Bu sorunun tek bir cevabı yok!
Çünkü polis, 100-120 bin arası diyor, başka birileri 30-40 bin arası bir kalabalık olduğunda ısrar ediyor. Biz ise, geçmiş mitingleri de baz alarak baktığımızda, 50-70 bin arası bir kalabalık olduğunu söylüyoruz.
Asla küçümsenecek bir sayı değil. Üstelik mitinge katılan kişiler son derece istekli ve samimiydi. Şayet polis güvenlik gerekçesiyle işi anormal derecede abartmayıp, vatandaşın miting alanına daha kolay ulaşmasına imkan verseydi, belki de sayı çok daha artabilirdi.
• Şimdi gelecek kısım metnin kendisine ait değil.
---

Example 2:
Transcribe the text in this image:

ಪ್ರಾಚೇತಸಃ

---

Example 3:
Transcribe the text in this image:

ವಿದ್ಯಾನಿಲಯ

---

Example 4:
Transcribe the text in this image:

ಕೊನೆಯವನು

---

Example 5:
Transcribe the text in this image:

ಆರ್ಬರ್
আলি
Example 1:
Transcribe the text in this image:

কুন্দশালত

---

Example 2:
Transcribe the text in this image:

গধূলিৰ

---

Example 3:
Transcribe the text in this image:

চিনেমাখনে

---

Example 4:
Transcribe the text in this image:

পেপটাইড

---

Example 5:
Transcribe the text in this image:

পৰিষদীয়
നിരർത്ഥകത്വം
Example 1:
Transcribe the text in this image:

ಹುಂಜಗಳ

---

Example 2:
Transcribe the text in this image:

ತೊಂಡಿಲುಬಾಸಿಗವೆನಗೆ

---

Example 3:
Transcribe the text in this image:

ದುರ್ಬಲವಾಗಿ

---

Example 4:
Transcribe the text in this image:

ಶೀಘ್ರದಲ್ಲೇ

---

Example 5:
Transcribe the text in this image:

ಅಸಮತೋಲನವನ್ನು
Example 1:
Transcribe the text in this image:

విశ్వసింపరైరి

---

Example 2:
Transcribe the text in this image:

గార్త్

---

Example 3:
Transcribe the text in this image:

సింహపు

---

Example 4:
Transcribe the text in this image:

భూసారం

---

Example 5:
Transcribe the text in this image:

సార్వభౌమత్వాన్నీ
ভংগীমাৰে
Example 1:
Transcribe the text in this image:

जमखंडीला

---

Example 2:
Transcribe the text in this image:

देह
Gözlerimle gördüm, bir çok kimse polis barikatını aşamam diye, miting alanına gitmekten vazgeçti.
Hava güzeldi; ne sıcak, ne soğuk. Miting için ideal bir ortamdı.
AK Parti teşkilatı bu miting için haftalar öncesinden hazırlıklara başlamıştı. Tam da emeklerinin karşılığını aldılar. Ufak tefek de olsa aksilik yoktu, parti yöneticilerini mahcup edecek sürprizler yoktu, ahali coşkuluydu, meydanda intizam vardı.
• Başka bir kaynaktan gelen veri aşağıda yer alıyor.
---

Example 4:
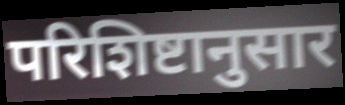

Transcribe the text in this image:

परिशिष्टानुसार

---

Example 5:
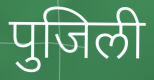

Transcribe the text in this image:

पुजिली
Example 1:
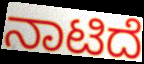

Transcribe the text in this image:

ನಾಟಿದೆ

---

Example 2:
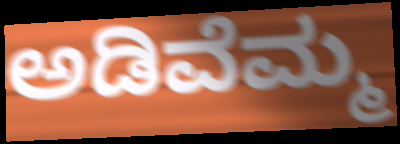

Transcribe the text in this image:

ಅಡಿವೆಮ್ಮ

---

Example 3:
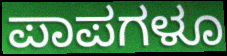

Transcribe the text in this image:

ಪಾಪಗಳೂ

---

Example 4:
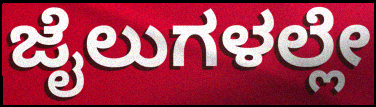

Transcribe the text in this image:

ಜೈಲುಗಳಲ್ಲೇ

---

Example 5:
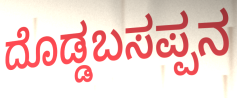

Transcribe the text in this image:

ದೊಡ್ಡಬಸಪ್ಪನ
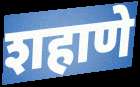
शहाणे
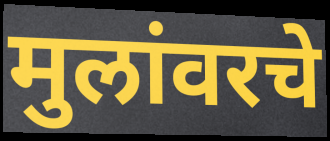
मुलांवरचे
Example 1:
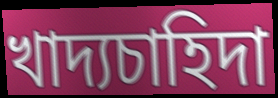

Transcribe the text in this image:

খাদ্যচাহিদা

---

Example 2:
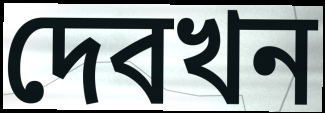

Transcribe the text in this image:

দেবখন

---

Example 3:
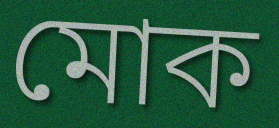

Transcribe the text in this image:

মোক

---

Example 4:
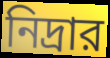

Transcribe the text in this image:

নিদ্রার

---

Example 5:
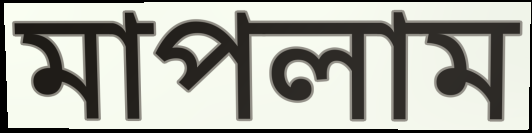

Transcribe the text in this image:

মাপলাম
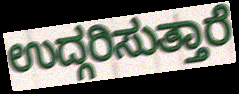
ಉದ್ಗರಿಸುತ್ತಾರೆ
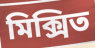
মিক্সিত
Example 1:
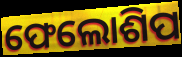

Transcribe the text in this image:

ଫେଲୋଶିପ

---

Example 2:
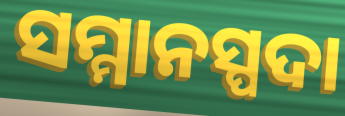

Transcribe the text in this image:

ସମ୍ମାନସ୍ପଦା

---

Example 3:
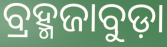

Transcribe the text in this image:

ବ୍ରହ୍ମଜାବୁଡ଼ା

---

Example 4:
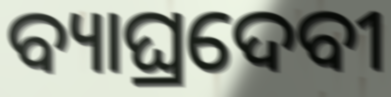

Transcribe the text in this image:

ବ୍ୟାଘ୍ରଦେବୀ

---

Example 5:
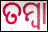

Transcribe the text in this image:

ତମ୍ୱା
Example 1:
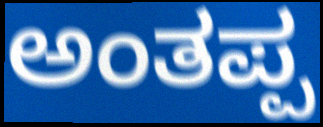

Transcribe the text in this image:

ಅಂತಪ್ಪ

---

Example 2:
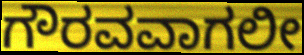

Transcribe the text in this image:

ಗೌರವವಾಗಲೀ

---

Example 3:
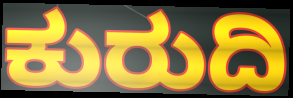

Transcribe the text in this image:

ಕುರುದಿ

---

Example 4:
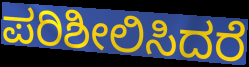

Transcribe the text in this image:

ಪರಿಶೀಲಿಸಿದರೆ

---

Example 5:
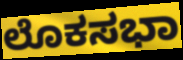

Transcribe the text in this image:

ಲೊಕಸಭಾ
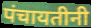
पंचायतीनी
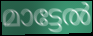
മാട്ടേൽ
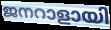
ജനറാളായി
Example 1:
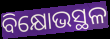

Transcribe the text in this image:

ବିକ୍ଷୋଭସ୍ଥଳ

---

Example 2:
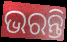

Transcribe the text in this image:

ଭରନ୍ତି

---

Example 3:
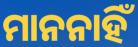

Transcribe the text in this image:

ମାନନାହିଁ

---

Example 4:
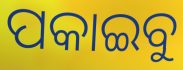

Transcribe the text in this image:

ପକାଇବୁ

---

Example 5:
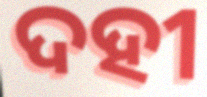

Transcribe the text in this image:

ଦହୀ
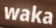
waka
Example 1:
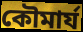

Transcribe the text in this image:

কৌমার্য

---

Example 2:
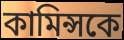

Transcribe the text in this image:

কামিন্সকে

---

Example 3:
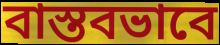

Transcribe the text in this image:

বাস্তবভাবে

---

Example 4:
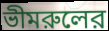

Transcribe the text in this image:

ভীমরুলের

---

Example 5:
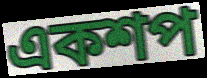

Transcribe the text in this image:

একশপ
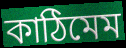
কাঠিমেম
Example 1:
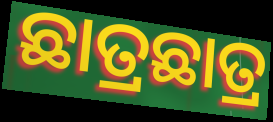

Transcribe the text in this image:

Nitekim Başbakan Erdoğan da gördüğü manzaradan çok etkilendi ve zaten çok sevdiği Erzurum’u bir kez daha övgü dolu sözlerle göklere çıkardı.
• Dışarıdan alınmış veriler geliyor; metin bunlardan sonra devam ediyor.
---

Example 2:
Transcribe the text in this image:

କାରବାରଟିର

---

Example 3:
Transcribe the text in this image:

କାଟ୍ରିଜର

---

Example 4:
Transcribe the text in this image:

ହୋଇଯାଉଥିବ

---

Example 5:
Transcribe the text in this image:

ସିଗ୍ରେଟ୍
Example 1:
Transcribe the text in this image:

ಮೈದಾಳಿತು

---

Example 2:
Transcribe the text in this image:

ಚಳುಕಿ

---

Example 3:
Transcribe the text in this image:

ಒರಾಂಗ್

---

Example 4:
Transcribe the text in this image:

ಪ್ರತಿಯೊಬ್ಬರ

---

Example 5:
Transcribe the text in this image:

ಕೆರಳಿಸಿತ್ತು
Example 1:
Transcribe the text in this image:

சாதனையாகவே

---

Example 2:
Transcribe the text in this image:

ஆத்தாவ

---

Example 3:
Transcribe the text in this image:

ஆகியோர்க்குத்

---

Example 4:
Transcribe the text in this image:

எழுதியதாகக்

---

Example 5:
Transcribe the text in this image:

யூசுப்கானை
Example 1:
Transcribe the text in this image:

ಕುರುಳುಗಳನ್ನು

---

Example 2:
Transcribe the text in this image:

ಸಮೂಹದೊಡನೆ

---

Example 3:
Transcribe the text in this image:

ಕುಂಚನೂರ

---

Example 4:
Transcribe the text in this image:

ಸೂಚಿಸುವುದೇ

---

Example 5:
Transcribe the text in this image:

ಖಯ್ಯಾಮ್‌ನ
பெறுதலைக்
Meydan O’nu bekliyordu, O da meydanı…
İlk kez duyduğumuz bir şey söylemedi.
Özellikle Palandöken okurları için hiç sürpriz yoktu.
Çünkü Palandöken, DAP teşkilatının Erzurum’da kurulacağını, Başbakan’ın açıklamasına dayanarak geçen hafta zaten yazmıştı. Süper Kupa, Konaklı ve önümüzdeki yıllarda yapılacak uluslar arası yarışlar…
Başbakan, Palandöken’in “söyleyecek” dediklerini söyledi.
Meydanı dolduran on binler, Erdoğan’ı coşkuyla alkışladı ve açıkladığı her yeni hizmet için, “Erzurum seninle gurur duyuyor” karşılığını verdi.
O da aynı centilmenlikle, “Asıl biz sizinle gurur duyuyoruz yiğit dadaşlar” diyordu.
Adaylar kim olursa olsun, Erzurum için asıl ölçü bizzat Tayyip Erdoğan’ın kendisidir…
O Erzurum’u çok seviyor, Erzurum O’nu…
Dün İstasyon Meydanı, bu karşılıklı gönül köprüsüne bir kez daha tanık oldu.
Seçim sonucu ne olur bilinmez ama Erzurum’da, Erdoğan için çok büyük bir kredinin açık olduğunu görmemek salaklık emaresidir.
Sonuç olarak dün Erzurum’da AK Parti teşkilat olarak istediği sonucu fazlasıyla almıştır.
Şimdi o meydanı dolduran binlerin sandığı hangi ölçüde doldurup doldurmayacağına bakacağız.
Çünkü asıl sonuç, sandıktan çıkacak sonuçtur.